In January, Evans started Barefoot Beekeeping Co. He's now working to build his colonies of bees. He started about three years ago with two hives; he now has 10. We met him at an apiary in St. Petersburg. Before driving to the bee yard, we suited up.
"So, you used to suit up near the bees, but you got popped by a few?" ABC Action News reporter Michael Paluska asked.
"Yeah, it was three right in succession, right on the temple, and that was kind of my, okay you know what, let's just do this out here."
"I guess you realized you are not allergic to bees?" Paluska asked.
"I am not allergic to bees. Everyone always asks if it doesn't hurt (getting stung often) after a while. It hurts every time," Evans said.
The journey from lawyer to beekeeper is still in progress. Evans is taking his time to learn the craft of beekeeping and making sure he is prepared to go all in.
"It's something that I always say that I'm not going to switch over until you know my financial future is secured. Because those student loans hit you like a baseball bat," Evans said. "So, right now, I am working full time as an attorney and, you know, doing sideline beekeeping. But you know, hopefully, one day it'll switch, and maybe I'll, you know, do my attorney stuff on the side, and my beekeeping will be my main job. It just feels a lot more rewarding and honest to be doing beekeeping than it does to be practicing law."

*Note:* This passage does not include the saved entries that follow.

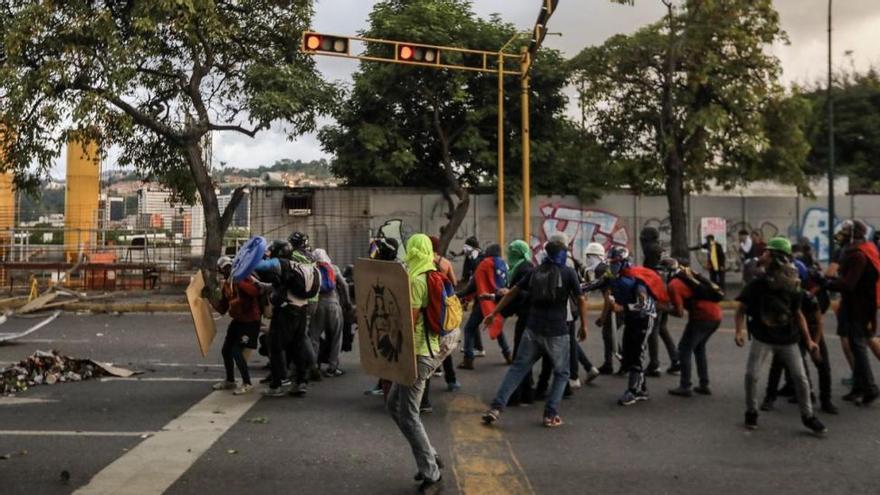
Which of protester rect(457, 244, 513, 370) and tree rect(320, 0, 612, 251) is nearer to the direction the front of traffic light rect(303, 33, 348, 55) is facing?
the protester

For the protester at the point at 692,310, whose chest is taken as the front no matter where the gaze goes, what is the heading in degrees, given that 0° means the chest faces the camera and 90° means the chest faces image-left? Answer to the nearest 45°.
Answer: approximately 90°

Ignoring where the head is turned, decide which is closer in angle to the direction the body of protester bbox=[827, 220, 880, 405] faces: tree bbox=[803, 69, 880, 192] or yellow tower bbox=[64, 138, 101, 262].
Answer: the yellow tower

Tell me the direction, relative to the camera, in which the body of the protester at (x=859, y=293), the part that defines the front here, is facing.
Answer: to the viewer's left

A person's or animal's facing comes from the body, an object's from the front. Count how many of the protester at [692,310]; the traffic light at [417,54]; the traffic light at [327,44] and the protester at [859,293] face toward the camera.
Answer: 2

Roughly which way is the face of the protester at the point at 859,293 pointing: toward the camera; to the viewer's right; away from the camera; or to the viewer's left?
to the viewer's left
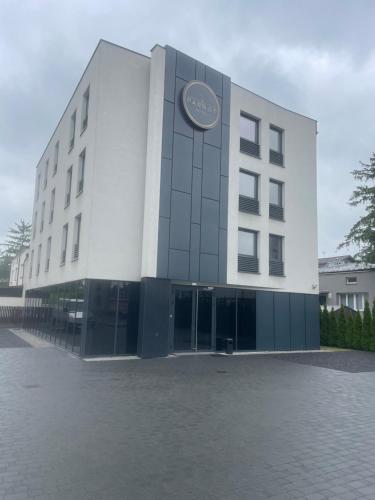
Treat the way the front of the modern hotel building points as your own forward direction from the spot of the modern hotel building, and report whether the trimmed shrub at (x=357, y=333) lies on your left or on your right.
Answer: on your left

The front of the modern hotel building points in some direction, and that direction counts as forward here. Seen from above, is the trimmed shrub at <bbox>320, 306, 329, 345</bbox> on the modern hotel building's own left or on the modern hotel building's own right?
on the modern hotel building's own left

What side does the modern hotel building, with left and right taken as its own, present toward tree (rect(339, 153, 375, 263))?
left

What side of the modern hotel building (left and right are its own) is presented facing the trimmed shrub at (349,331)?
left

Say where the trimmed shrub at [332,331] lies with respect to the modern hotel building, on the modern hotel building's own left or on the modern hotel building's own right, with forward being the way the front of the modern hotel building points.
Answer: on the modern hotel building's own left

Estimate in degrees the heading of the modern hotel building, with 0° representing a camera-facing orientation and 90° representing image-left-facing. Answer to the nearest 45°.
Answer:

We checked on several of Evans' hives, searching for the queen, checking for hive beetles, and anything out of the ordinary. Their world is sometimes like a mini Game of Thrones episode.

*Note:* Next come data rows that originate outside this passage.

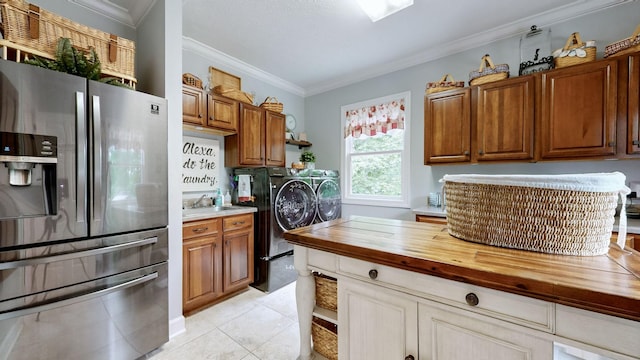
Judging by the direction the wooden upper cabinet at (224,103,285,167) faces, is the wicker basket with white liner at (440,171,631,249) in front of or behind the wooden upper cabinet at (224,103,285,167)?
in front

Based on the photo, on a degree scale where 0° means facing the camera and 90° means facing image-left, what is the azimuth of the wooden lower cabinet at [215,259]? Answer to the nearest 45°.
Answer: approximately 315°

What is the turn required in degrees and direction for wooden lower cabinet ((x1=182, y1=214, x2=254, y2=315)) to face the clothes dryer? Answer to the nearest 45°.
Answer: approximately 45° to its left

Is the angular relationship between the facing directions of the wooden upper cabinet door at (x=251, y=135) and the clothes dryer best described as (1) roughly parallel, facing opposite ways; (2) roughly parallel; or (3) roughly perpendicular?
roughly parallel

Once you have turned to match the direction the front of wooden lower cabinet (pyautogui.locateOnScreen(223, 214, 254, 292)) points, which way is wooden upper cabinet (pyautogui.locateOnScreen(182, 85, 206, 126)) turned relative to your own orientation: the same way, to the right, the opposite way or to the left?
the same way

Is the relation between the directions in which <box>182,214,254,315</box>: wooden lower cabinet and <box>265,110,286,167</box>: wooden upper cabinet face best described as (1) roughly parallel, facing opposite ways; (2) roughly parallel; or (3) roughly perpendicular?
roughly parallel

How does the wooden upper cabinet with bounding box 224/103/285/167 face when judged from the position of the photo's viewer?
facing the viewer and to the right of the viewer

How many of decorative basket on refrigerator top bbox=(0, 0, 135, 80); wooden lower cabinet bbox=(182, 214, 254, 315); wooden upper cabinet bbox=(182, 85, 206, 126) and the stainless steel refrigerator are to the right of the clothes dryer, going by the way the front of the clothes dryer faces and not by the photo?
4

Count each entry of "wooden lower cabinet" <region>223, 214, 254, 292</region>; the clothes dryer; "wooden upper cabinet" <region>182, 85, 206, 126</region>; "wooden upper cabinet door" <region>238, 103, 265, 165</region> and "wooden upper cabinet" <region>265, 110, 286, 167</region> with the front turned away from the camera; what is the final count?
0

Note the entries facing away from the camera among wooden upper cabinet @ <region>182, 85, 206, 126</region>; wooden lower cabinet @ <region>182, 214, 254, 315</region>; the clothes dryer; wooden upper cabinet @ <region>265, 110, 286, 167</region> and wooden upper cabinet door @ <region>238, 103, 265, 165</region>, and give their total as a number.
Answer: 0

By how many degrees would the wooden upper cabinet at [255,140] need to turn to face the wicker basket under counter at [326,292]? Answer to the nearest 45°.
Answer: approximately 45° to its right

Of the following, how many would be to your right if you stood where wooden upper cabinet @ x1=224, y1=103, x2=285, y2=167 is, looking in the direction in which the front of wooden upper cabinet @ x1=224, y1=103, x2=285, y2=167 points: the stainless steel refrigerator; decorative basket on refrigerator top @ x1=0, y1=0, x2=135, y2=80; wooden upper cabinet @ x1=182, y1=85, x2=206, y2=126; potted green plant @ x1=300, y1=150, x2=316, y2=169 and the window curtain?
3

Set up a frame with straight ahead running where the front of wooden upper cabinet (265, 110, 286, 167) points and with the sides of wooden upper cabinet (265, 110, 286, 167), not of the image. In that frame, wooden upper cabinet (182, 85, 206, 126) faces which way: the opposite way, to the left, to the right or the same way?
the same way

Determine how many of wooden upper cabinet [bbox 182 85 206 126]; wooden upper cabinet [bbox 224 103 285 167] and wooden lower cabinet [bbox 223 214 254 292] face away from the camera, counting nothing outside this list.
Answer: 0

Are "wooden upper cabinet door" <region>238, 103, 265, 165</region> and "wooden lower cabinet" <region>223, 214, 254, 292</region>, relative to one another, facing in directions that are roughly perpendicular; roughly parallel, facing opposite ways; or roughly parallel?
roughly parallel
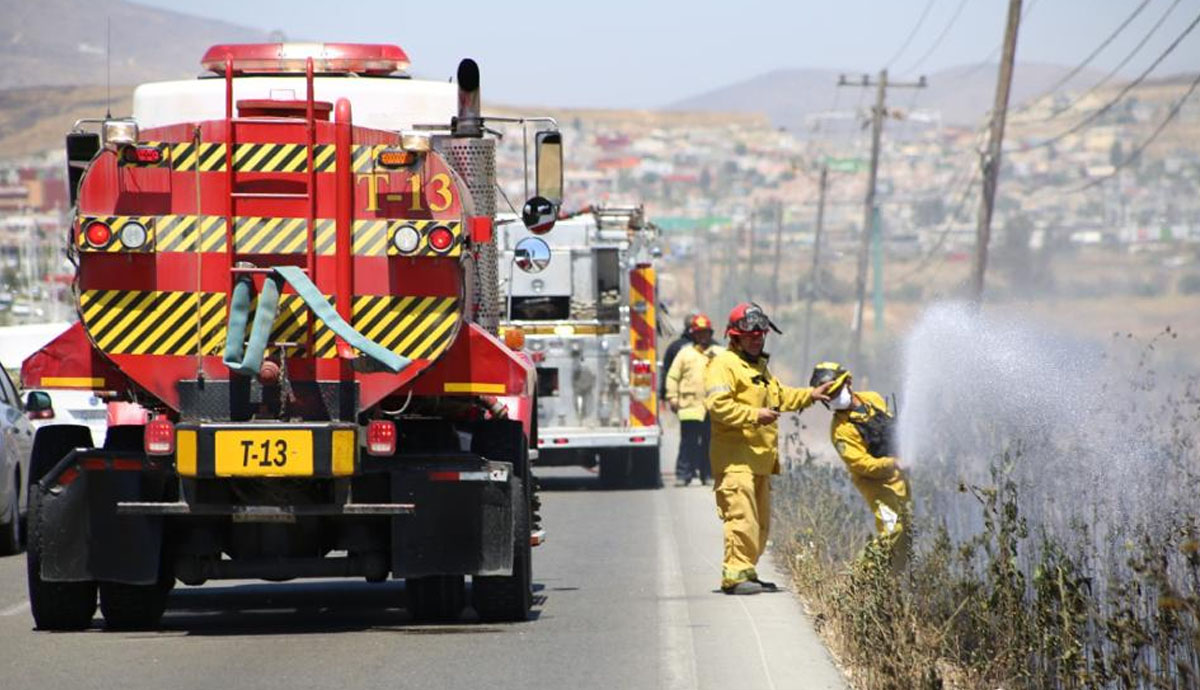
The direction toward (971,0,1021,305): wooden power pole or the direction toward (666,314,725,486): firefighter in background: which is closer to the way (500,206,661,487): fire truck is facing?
the wooden power pole

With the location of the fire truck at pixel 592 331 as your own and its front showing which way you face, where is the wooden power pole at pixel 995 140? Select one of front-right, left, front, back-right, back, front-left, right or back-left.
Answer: front-right

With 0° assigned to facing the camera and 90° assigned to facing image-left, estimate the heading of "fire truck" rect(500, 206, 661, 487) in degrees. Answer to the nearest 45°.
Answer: approximately 180°

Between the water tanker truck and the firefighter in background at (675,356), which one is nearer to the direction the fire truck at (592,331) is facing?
the firefighter in background

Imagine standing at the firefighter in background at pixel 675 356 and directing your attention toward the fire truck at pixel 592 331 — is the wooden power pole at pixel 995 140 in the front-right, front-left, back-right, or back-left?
front-right

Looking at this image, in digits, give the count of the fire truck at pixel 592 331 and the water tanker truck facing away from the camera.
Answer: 2

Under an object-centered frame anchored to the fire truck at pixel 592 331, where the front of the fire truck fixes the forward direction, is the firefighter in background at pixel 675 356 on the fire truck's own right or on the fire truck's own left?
on the fire truck's own right

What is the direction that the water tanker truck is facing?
away from the camera

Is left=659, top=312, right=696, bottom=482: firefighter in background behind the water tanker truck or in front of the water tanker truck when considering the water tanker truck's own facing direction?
in front

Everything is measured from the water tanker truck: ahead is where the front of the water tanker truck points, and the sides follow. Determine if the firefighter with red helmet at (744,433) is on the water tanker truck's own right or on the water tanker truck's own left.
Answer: on the water tanker truck's own right

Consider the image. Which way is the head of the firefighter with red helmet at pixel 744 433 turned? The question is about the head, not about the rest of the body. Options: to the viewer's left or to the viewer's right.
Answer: to the viewer's right

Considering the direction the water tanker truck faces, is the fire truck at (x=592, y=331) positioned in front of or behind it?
in front

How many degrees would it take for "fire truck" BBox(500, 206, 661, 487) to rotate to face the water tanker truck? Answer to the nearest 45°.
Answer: approximately 180°

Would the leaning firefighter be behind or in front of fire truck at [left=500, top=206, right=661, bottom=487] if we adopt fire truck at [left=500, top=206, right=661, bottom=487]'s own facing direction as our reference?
behind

"Yeah, so the bee world is a little bit hostile sometimes. This one's been fighting it out trying to re-queen. They killed their queen. I don't know why. But I have been trying to fix them. But, I gave them a new queen which they killed," Evans said. "They've been my problem child this year."

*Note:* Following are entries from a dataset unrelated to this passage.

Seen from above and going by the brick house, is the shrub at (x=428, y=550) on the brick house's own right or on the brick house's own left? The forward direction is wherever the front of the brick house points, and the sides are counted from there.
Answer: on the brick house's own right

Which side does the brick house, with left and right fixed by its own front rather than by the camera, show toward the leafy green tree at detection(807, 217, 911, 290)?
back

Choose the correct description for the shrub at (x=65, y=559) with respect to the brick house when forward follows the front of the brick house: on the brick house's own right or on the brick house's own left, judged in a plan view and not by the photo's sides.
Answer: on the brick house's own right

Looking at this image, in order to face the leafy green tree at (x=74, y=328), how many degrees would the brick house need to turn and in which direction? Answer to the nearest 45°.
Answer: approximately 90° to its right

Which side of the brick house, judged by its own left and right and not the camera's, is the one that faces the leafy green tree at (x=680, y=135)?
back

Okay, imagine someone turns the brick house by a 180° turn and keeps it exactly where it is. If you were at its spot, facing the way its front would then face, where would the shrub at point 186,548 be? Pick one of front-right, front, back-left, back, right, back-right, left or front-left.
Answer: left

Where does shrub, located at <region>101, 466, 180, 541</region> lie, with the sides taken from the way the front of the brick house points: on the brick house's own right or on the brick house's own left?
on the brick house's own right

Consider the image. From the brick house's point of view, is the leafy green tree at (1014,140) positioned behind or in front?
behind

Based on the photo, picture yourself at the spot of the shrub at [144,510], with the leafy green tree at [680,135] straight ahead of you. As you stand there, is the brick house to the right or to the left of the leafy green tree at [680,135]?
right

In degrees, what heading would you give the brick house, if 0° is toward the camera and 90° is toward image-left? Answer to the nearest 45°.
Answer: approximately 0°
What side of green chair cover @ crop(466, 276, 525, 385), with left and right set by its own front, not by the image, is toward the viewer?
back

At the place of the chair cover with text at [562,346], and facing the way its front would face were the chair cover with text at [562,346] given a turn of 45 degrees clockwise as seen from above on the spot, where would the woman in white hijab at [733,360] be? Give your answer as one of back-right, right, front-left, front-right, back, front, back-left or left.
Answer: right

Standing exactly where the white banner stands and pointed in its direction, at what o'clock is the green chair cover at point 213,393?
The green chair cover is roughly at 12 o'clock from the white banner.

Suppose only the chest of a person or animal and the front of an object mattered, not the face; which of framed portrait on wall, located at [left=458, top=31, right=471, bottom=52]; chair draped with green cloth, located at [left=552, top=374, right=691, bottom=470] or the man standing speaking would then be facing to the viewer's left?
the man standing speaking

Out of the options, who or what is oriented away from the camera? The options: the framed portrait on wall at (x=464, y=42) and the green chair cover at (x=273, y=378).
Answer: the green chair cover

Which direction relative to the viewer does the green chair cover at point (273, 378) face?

There are honey robbing events and swarms that try and take over a hive. Despite the drama and standing next to thousands of buzzing bees, no one got stung. Evans says bees get a bad rap.
"You can see like, where we're barehanded, you know, and we went through all these hives and everything, and most bees are very gentle," Evans said. "And, there is a there's a fear for the Africanized bees. And I'm not going to lie and say that that, you know, it doesn't exist, but few and far between. You'll see them, and you'll know, they are the, you know, the aggressive hives that will chase people. But, the vast, vast majority of beehives are actually quite gentle."
Evans plans to form partnerships and start a hive host management business, placing hives in urban areas and backyards for a fee.